While insurers may have already added some digital capabilities as an attempt to address these demands, their changes are often only skin deep. Beneath the surface of the digital customer processes, the core back end systems are made up of legacy platforms that are creaking at the seams and struggling to keep up.
SSP has witnessed all of this first-hand, as we recently celebrated our 30-year anniversary of providing general insurance (short-term) solutions to customers in the region. This makes us one of the longest-serving providers of general insurance technology solutions in the African market.
Our head office in Johannesburg is complemented by a regional account management office in Kenya.
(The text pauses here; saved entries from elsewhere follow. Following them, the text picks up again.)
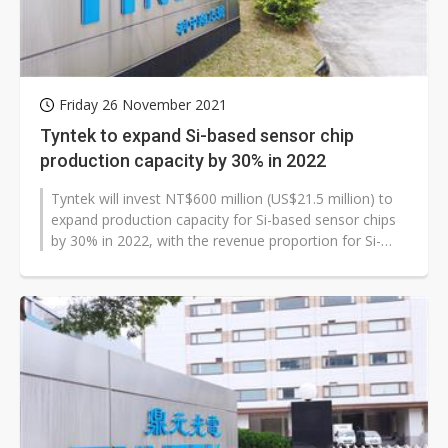
Friday 26 November 2021
Tyntek to expand Si-based sensor chip
production capacity by 30% in 2022
Tyntek will invest NT$600 million (US$21.5 million) to
expand production capacity for Si-based sensor chips
by 30% in 2022, with the revenue proportion for Si-
based sensors expected...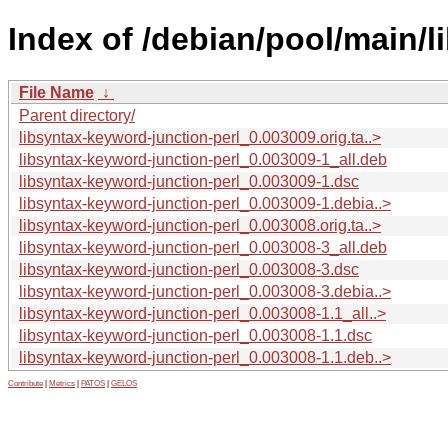
Index of /debian/pool/main/l
File Name
↓
Parent directory/
libsyntax-keyword-junction-perl_0.003009.orig.ta..>
libsyntax-keyword-junction-perl_0.003009-1_all.deb
libsyntax-keyword-junction-perl_0.003009-1.dsc
libsyntax-keyword-junction-perl_0.003009-1.debia..>
libsyntax-keyword-junction-perl_0.003008.orig.ta..>
libsyntax-keyword-junction-perl_0.003008-3_all.deb
libsyntax-keyword-junction-perl_0.003008-3.dsc
libsyntax-keyword-junction-perl_0.003008-3.debia..>
libsyntax-keyword-junction-perl_0.003008-1.1_all..>
libsyntax-keyword-junction-perl_0.003008-1.1.dsc
libsyntax-keyword-junction-perl_0.003008-1.1.deb..>
Contribute
|
Metrics
|
PATOS
|
GELOS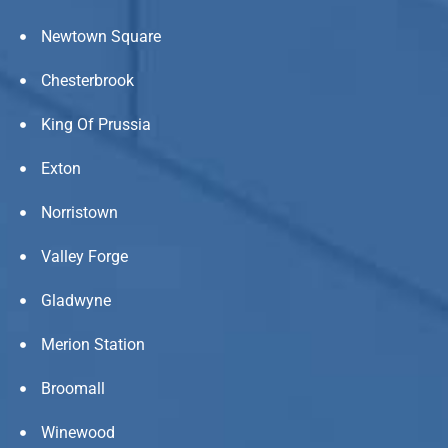
Newtown Square
Chesterbrook
King Of Prussia
Exton
Norristown
Valley Forge
Gladwyne
Merion Station
Broomall
Winewood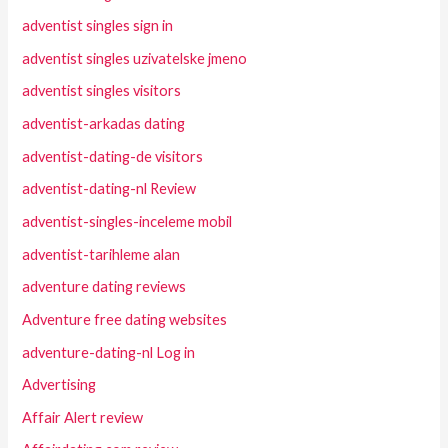
adventist singles sign in
adventist singles uzivatelske jmeno
adventist singles visitors
adventist-arkadas dating
adventist-dating-de visitors
adventist-dating-nl Review
adventist-singles-inceleme mobil
adventist-tarihleme alan
adventure dating reviews
Adventure free dating websites
adventure-dating-nl Log in
Advertising
Affair Alert review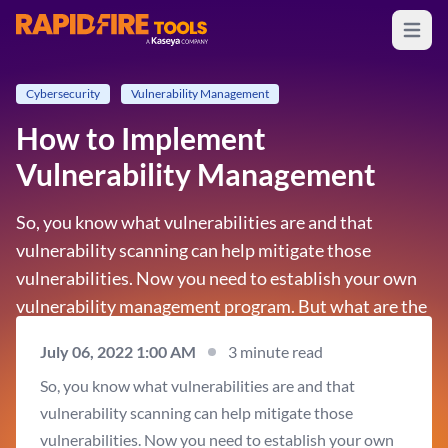
Open m
RapidFire Tools - IT Assessment Tools
Cybersecurity
Vulnerability Management
How to Implement
Vulnerability Management
So, you know what vulnerabilities are and that
vulnerability scanning can help mitigate those
vulnerabilities. Now you need to establish your own
vulnerability management program. But what are the
main elements of a vulnerability management
July 06, 2022 1:00 AM
3 minute read
process? While every organization takes a different
So, you know what vulnerabilities are and that
approach to its…
vulnerability scanning can help mitigate those
vulnerabilities. Now you need to establish your own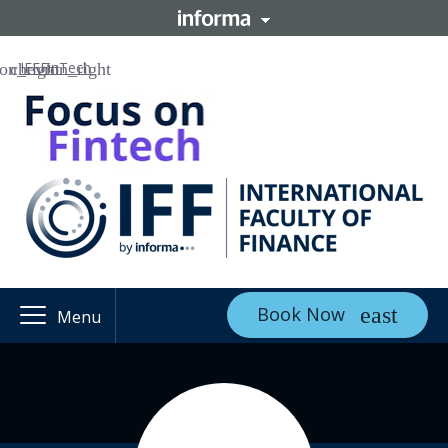
IFF
FinTech
Book Now
Menu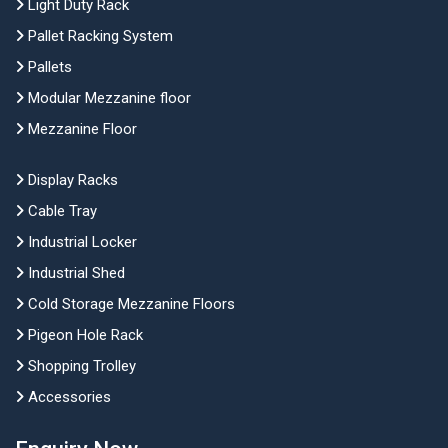
Light Duty Rack
Pallet Racking System
Pallets
Modular Mezzanine floor
Mezzanine Floor
Display Racks
Cable Tray
Industrial Locker
Industrial Shed
Cold Storage Mezzanine Floors
Pigeon Hole Rack
Shopping Trolley
Accessories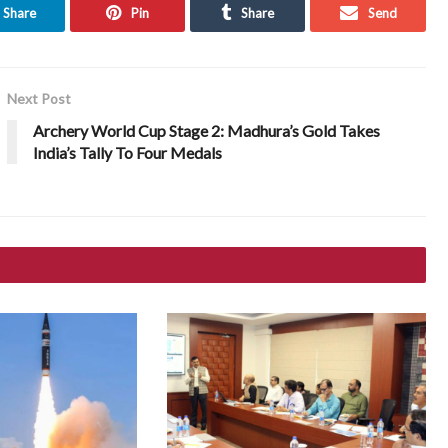
Share
Pin
Share
Send
Next Post
Archery World Cup Stage 2: Madhura’s Gold Takes
India’s Tally To Four Medals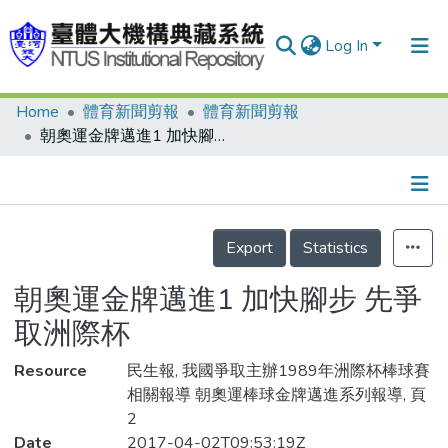
Log In
Home
體育新聞剪報
體育新聞剪報
Communities & Collections
朝奧運金牌邁進1 加快腳步 先爭取洲際杯
Research Outputs
Fundings & Projects
Details
People
Export
Statistics
Organizations
朝奧運金牌邁進1 加快腳步 先爭
Statistics
取洲際杯
Resource
民生報, 我國爭取主辦1989年洲際杯棒球賽
相關報導 朝奧運棒球金牌邁進系列報導, 頁
2
Date
2017-04-02T09:53:19Z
Together these two offices employ 35 specialists with proven local experience and assets, supported by the expertise gained from being an international vendor with 850 staff globally.
During our time in the region, our continued commitment to innovation and delivery have enabled us to keep pace with the technological changes in the region, so we can offer insurers a truly digital solution. The fact that SSP’s customers also play an important part in driving the product and direction through our African user group further ensures our platform meets the evolving demands of the market.
SSP has been a life-long partner for a number of African insurers. Over 20% of our African customers have been with us for more than 25 years, trusting SSP to keep their software current to drive their future growth.
While many customers are on their second generation of our software, Botswana Insurance Company (BIC) has adopted its third generation SSP solution. Having migrated from Insure/90 to S4i, BIC is now benefitting from SSP Pure Insurance, a flexible end-to-end core insurance system for all lines of business. It provides the full-cycle policy administration, finance, claims, reinsurance and MI/BI reporting capabilities needed to drive future growth.
Without such a digital insurance solution in place, insurers often struggle to meet customers’ thirst for mobile technology and brokers’ demands for straight-through processing, as well as risk falling foul of the stringent reporting requirements. All of this results in them falling behind their peers and having a higher expense ratio.
As we continue to expand our African insurer customer base, it’s not just SSP’s long-term customers who are benefitting from our digital insurance platform. For example, two further Zimbabwean insurers have recently chosen SSP Pure Insurance to support growth in line with their strategic objectives, while remaining compliant with the stringent Zimbabwean regulatory environment.
Over half of the top ten insurers in Zimbabwe now use SSP’s software, which is testament to our continued investment in supporting the territory without the need for reliance on third parties.
With an insurance penetration rate of just 3.6% in Zimbabwe, there are significant opportunities for insurers to provide affordable products that match the needs of the currently excluded population. SSP Pure Insurance enables simplification of the product design and development process, resulting in a more agile response to these market conditions.
Those who adopt this approach will reap the reward of significant premium growth both now and in the future. SSP has been a safe and trusted partner for the last 30 years, and will be for the next 30 years too.